SyFy’ın TV’lerdeki Uzay Operası boşluğunu karşılamak üzere yola çıktığı Expanse, uzun zamandır beklediğimiz çok katmanlı bir bilim kurgu dizisi.

James SA Corey’in kitap serisinden uyarlanan yapım (Daniel Abraham ve Ty Franck adlı yazarların ortak isimle yazdıkları bir seri) Iron Man ve Children of the Man’in yazarları Mark Ferguson ve Hawk Ostby tarafından televizyona aktarıldı.

blank

23. yy.’da geçen hikayemizde insanlık uzay yolculuğuna başlamış ve kolonileşme yoluna gitmiştir. En büyük güç olan Mars kolonisinin savaş gücü yüksektir ve Dünya ile aralarında soğuk savaş yaşanmaktadır. Celes adlı asteroid kuşağında iki güç de kaynak çıkarmakta ve buradaki kuşaklılar kolonilerin işçi sınıfını oluşturmaktadır. Kuşaklılar suya muhtaç yaşamakta ve zaman içinde dilleri, vücut şekilleri değiştiğinden Mars ve Dünya tarafından insan yerine dahi konulmamaktadırlar.

Bu ana üç güç merkezinde üç ayrı hikayeye sahip olan Expanse ilk başta seyirciyi zorlayacak bir yapıya sahip. Ancak hikayeler birbirleri ile kesişmeye başladıktan sonra tüm soru işaretleri yok oluyor ve bize Battlestar Galactica’dan beri ortaya çıkmış en büyük televizyon serilerinden birini seyretme şansını veriyor.

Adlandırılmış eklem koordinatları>
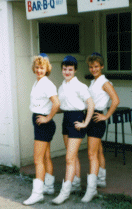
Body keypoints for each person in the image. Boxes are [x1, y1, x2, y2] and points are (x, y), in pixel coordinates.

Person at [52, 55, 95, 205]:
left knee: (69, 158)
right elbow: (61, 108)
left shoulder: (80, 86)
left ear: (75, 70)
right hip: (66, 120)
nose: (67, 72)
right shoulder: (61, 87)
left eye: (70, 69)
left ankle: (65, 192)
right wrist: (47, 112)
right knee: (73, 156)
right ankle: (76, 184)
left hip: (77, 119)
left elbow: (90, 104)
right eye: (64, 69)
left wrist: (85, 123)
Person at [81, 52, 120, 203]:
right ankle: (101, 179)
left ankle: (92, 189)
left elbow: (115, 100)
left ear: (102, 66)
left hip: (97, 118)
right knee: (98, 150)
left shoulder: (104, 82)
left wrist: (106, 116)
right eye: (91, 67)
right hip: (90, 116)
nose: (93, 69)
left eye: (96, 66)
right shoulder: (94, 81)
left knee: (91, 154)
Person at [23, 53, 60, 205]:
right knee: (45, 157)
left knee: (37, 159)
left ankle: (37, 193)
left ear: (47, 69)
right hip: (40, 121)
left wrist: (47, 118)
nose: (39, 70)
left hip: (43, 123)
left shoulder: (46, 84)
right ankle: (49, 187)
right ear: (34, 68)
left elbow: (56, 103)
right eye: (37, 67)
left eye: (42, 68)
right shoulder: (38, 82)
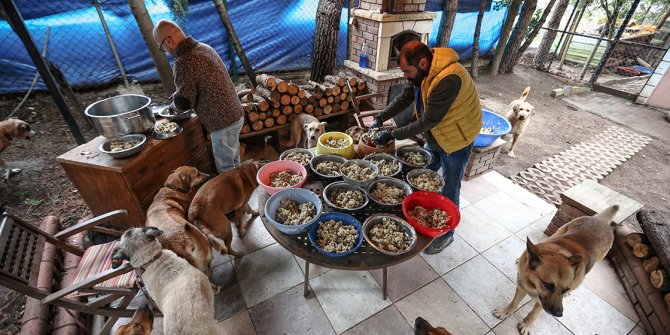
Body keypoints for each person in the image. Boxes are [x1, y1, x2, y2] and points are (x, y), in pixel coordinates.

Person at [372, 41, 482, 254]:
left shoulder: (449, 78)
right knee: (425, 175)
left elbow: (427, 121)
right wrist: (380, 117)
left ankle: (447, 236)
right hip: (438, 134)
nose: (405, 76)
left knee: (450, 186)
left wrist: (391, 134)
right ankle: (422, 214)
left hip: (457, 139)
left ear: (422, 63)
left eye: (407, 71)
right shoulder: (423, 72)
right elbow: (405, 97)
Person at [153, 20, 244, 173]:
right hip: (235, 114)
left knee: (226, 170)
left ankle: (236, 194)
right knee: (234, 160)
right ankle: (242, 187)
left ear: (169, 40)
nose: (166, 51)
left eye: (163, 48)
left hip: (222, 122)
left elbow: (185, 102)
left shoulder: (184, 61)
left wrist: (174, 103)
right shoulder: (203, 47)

--

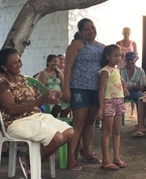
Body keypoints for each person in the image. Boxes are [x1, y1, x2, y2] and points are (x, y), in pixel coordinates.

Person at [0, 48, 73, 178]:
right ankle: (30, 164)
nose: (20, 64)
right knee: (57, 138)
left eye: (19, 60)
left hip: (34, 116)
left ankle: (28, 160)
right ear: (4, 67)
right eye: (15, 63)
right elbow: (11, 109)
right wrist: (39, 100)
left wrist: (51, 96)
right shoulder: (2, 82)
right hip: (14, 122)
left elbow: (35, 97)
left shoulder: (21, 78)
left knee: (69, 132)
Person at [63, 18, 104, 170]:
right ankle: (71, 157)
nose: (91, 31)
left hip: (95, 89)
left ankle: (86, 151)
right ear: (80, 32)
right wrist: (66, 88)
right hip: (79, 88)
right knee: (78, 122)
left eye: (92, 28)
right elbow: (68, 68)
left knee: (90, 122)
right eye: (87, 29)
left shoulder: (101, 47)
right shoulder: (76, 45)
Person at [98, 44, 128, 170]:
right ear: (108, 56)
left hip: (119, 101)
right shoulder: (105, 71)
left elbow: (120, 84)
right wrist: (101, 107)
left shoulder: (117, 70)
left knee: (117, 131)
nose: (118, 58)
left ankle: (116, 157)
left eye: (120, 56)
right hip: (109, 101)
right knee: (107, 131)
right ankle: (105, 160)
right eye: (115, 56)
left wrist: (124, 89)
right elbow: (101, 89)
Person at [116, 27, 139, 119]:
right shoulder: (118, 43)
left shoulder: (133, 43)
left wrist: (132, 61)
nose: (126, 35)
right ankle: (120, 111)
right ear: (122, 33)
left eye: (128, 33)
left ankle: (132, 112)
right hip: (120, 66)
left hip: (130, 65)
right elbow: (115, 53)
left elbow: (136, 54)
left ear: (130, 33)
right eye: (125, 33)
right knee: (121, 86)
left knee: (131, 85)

Alıştırmalar>
1 – Expanse dizisini tanıtan yazıya göre şu soruları cevaplayın:
(a) Expanse'i hangi kanal yaptı?
(b) Dizinin hikâyesi hangi yüzyılda geçiyor?
(c) Kuşaklılar neye muhtaç yaşıyor?
2 – Expanse tanıtım yazısında geçen bütün kişi adlarını, ortak takma ad da dahil, sıralayın.
Kayıtların bu çalışmayla hiçbir ilgisi yok.

Sırayla cevaplar>
1 –
(a) SyFy
(b) 23. yüzyılda
(c) Suya

2 –
James SA Corey
Daniel Abraham
Ty Franck
Mark Ferguson
Hawk Ostby